TAREA A — Reproduce sin cambios, del fragmento sobre Guayaquil, el tramo que va desde "Yo llegué tarde" hasta "las ciudades reencarnan.".
TAREA B — Por favor, reescribe de forma más breve el párrafo del fragmento sobre Guayaquil que empieza con "Yo llegué tarde para naufragar", conservando sus datos principales.

FRAGMENTO DADO —
════

Yo llegué tarde para naufragar en el Guayaquil de Medellín, siempre me lo imaginaba colmado de fragor de pueblo, según contaba mi abuelo: carrilera, mercado, aguardiente… Pero llegué a tiempo para conocer al Guayaquil… digamos ¡emm! genuino, no tan diferente a como me sospeché el otro, pero sí colmado de un calor hidrogenado y glutinoso, que alberga una espontánea belleza que desciende armónicamente sobre pieles morenas. A ojo de buen cubero, es apenas más pequeño que Medallo, pero con un misterioso sentido de inmensidad, que invita a sentirse extrañamente universal, pero sin renunciar al eterno encanto de lo pintoresco. A pocas cuadras de caminar en el centro, sentí que algo dentro de mí hacía más peso… tras visitar muchas veces, corroboré que, en esta urbe, mi alma cobra una extraña consistencia de gelatina. ¿Será que también en eso se parece a Tebas? También las ciudades reencarnan.

════

INFORMACIÓN —
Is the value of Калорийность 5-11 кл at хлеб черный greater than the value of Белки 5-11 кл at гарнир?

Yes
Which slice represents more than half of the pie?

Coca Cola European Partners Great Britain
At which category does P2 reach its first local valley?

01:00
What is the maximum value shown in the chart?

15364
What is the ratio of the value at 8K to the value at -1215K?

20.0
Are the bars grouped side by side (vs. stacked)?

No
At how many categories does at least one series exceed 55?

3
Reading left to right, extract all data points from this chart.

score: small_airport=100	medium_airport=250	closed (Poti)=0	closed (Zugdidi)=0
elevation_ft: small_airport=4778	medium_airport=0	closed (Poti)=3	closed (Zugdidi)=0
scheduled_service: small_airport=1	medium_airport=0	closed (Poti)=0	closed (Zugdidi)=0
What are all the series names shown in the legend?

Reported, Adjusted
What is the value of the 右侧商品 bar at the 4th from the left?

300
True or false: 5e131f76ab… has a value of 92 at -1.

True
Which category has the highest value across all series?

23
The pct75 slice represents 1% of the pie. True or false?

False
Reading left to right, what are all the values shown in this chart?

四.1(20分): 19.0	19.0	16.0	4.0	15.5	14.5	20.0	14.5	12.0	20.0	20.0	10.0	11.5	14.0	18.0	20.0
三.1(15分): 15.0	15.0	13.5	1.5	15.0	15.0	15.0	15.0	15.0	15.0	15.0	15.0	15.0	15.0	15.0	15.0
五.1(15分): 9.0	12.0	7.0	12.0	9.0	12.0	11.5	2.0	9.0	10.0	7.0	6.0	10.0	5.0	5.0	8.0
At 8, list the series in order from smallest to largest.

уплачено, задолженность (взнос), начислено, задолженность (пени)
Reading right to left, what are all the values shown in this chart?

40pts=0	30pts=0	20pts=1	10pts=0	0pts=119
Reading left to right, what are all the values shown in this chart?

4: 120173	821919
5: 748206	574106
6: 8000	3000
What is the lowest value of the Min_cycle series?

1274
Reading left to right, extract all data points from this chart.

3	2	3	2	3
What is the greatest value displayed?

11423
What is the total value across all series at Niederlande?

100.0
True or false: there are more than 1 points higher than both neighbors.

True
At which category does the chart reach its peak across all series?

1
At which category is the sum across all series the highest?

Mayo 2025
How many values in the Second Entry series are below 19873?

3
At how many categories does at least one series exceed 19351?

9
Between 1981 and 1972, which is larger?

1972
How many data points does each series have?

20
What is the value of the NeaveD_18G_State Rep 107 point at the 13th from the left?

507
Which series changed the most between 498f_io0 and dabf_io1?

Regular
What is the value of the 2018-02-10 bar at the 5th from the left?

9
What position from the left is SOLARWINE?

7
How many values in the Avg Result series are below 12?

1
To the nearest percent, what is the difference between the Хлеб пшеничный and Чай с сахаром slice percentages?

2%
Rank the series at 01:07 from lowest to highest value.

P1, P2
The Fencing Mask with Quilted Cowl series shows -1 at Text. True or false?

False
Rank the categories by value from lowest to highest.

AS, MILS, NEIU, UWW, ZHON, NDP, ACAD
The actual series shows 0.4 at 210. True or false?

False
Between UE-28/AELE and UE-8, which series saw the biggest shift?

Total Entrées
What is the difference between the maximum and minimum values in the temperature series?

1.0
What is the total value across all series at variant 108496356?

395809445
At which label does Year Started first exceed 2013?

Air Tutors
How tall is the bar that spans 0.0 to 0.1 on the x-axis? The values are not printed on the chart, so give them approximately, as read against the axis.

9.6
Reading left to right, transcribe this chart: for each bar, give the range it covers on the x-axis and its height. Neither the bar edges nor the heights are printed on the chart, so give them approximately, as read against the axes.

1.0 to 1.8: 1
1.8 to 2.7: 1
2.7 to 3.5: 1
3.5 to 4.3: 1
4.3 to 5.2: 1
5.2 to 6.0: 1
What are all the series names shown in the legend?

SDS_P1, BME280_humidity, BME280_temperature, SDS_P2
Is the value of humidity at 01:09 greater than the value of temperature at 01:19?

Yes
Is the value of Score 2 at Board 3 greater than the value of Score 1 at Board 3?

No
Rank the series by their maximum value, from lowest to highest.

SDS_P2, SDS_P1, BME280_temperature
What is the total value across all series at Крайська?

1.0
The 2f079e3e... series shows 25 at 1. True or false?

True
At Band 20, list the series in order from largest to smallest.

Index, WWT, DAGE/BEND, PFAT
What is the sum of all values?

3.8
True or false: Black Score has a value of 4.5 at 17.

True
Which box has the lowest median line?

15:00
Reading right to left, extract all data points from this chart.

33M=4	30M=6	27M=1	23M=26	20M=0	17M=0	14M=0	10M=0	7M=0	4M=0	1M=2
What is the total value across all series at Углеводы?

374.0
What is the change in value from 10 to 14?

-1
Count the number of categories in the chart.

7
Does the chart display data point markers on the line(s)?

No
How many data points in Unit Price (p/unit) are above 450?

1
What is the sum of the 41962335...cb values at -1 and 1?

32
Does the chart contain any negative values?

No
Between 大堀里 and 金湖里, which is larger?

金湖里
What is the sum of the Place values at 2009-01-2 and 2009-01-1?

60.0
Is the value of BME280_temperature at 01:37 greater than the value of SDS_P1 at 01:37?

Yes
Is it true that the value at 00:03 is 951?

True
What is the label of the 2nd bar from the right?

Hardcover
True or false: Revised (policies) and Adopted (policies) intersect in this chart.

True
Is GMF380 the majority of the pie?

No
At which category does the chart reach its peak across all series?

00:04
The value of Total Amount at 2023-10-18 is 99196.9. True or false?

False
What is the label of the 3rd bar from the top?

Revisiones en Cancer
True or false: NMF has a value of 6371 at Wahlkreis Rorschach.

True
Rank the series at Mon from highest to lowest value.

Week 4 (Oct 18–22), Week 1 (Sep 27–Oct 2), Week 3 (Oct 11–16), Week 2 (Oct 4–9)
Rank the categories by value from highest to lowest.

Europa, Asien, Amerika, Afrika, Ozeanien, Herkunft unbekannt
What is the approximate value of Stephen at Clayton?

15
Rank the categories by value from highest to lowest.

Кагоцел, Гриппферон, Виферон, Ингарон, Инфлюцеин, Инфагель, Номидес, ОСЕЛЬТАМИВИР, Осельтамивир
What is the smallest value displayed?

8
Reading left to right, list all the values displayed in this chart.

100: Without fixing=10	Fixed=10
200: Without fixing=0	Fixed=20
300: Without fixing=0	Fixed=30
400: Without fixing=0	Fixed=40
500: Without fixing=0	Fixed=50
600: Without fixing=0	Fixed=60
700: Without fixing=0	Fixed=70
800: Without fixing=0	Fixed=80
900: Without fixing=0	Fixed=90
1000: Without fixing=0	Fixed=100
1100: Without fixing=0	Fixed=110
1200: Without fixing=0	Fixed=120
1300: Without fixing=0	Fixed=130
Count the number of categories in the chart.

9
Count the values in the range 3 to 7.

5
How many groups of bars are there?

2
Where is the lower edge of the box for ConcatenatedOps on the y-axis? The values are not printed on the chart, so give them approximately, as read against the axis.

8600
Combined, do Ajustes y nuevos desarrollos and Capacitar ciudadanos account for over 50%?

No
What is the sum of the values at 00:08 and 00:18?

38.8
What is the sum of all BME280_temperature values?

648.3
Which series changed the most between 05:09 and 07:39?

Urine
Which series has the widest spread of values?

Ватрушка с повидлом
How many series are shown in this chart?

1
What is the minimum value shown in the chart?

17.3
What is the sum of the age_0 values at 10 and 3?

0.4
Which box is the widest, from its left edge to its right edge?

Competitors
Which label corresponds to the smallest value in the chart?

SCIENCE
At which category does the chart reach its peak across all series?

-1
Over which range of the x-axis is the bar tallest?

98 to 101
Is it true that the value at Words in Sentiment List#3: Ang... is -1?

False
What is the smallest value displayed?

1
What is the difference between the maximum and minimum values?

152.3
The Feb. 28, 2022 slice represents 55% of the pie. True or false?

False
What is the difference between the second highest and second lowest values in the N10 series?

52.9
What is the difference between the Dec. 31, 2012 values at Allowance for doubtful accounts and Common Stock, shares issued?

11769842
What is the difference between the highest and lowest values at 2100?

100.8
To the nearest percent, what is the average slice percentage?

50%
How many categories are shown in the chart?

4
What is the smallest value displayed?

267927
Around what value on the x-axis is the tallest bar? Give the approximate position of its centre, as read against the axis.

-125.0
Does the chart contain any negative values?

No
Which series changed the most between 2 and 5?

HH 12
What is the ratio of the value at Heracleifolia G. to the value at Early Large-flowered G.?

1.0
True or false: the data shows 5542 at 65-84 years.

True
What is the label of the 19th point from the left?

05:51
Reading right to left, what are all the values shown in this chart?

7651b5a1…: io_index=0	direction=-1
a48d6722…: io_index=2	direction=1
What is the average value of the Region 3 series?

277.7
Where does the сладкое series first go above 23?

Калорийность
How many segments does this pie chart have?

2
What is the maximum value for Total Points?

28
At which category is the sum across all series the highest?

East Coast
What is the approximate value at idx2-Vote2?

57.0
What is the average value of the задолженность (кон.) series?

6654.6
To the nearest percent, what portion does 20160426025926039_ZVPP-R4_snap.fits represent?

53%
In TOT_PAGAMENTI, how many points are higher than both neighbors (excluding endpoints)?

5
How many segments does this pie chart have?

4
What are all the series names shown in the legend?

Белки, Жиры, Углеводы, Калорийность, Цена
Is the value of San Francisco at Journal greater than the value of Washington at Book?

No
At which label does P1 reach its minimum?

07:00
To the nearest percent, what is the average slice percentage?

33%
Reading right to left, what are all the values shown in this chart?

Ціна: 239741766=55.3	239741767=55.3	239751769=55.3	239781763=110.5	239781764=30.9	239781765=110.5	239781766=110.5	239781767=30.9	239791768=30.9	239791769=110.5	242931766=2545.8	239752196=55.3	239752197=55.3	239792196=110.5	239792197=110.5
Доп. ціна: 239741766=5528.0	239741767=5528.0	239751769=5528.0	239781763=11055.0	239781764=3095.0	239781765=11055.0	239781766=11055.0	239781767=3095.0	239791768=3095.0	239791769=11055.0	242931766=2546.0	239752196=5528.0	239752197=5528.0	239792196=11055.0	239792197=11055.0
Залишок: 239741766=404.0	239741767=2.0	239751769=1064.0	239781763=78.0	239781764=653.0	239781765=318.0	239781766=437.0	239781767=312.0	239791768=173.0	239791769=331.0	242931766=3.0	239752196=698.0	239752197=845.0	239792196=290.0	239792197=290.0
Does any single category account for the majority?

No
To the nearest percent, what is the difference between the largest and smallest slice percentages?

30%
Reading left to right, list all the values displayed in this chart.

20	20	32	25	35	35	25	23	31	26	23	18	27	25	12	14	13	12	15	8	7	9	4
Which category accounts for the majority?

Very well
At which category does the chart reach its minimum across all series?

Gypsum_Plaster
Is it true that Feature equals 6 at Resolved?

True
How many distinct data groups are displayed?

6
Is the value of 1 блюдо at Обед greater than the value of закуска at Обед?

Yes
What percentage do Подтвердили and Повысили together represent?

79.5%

════

RESULTADO DEL EJERCICIO A —
Yo llegué tarde para naufragar en el Guayaquil de Medellín, siempre me lo imaginaba colmado de fragor de pueblo, según contaba mi abuelo: carrilera, mercado, aguardiente… Pero llegué a tiempo para conocer al Guayaquil… digamos ¡emm! genuino, no tan diferente a como me sospeché el otro, pero sí colmado de un calor hidrogenado y glutinoso, que alberga una espontánea belleza que desciende armónicamente sobre pieles morenas. A ojo de buen cubero, es apenas más pequeño que Medallo, pero con un misterioso sentido de inmensidad, que invita a sentirse extrañamente universal, pero sin renunciar al eterno encanto de lo pintoresco. A pocas cuadras de caminar en el centro, sentí que algo dentro de mí hacía más peso… tras visitar muchas veces, corroboré que, en esta urbe, mi alma cobra una extraña consistencia de gelatina. ¿Será que también en eso se parece a Tebas? También las ciudades reencarnan.

RESULTADO DEL EJERCICIO B — Llegué tarde para el Guayaquil de Medellín, que imaginaba lleno de bullicio popular (carrilera, mercado, aguardiente), según contaba mi abuelo. Pero llegué a tiempo para conocer al Guayaquil "genuino". No es tan distinto del que imaginé, pero está colmado de un calor hidrogenado y glutinoso y de una belleza espontánea sobre pieles morenas. Es apenas más pequeño que Medallo, aunque da una misteriosa sensación de inmensidad y universalidad sin perder lo pintoresco. Tras visitarlo muchas veces, comprobé que allí mi alma adquiere una consistencia de gelatina. Me pregunto si en eso se parece a Tebas: también las ciudades reencarnan.